- Designed to run on bare metal but can be virtualized!
- Based on the Essex release
- Not all features are supported (see the documentation) but there is enough there to take it for a test drive.
- Completely automated installation, answer a few questions and Chef does the rest!
- The documentation is very straightforward for installation and basic administration tasks for both bare metal and virtualized (KVM, VMware Fusion, Workstation, vSphere) environments
- In my experience it works with both an i5 and i7 Mac with Fusion 4.X
So, why this article? Because as always, I wanted to push this a little bit. The documentation calls for a minimum of 6GB (4GB for the controller + 2GB for a compute node) so you will need a workstation with 8GB at a minimum. I decided to start with that but I also used two laptops to run multiple compute nodes. Lastly, I also tried to reduce the memory footprint down to work solely on the MacBook Air but my results aren't stable enough so far. I will continue to play and see if I can make that configuration work.
- An i5 Mac Book Pro with 8GB and OCZ SSD. This is my laptop machine I've used in previous home lab configurations. The base recommendation for the controller is 4GB and 2GB for each compute node. I loaded up my controller and one compute node on this laptop.
- An i7 Mac Book Air with 4GB. I added another compute node on this machine.
- To get the machines to "bridge" the networks I changed the default settings on the virtual machine for each node to Bridged instead of NAT. This allowed me to piggyback onto my home wireless router to send packets back and forth. My home router gives out DHCP on the 192.168.3.100-254 range so I hardcoded my controller to 192.168.3.10, compute node1 to 192.168.3.11 and compute node2 to 192.168.3.12.
- Both laptops were running Fusion 4.X without any problems. I tried to use my wife's laptop (an i5 just like mine except 4GB and local HD) when she wasn't looking to add another compute node but she is running Fusion 3.X and the node wouldn't load.

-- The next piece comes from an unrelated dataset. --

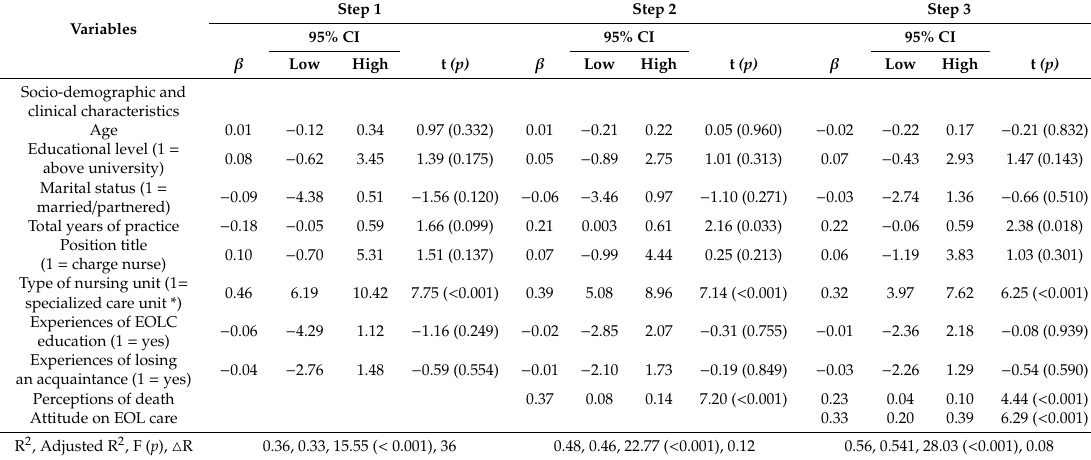
Table 4. Hierarchical Linear Regression Analysis Predicting Self-reported Performance on EOL Care among Hospital Nurses. ( N = 230).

I don't mess with mama's laptop so I decided not to tempt fate any further.
- It worked great!! Here's the picture of the home lab on the kitchen island:
I have been following the OpenStack community with great interest and so far this appears to be the easiest way to take OpenStack for a test drive. I was up and running in less than an hour and will continue to tinker and learn. A huge thanks to the Rackspace team for lowering the barrier to entry for people interested in OpenStack as it continues to build momentum!
[DISCLAIMER: I participated in the beta of this product. I provided feedback in exchange for early access to the software. I was not compensated in anyway nor solicited to provide this post.]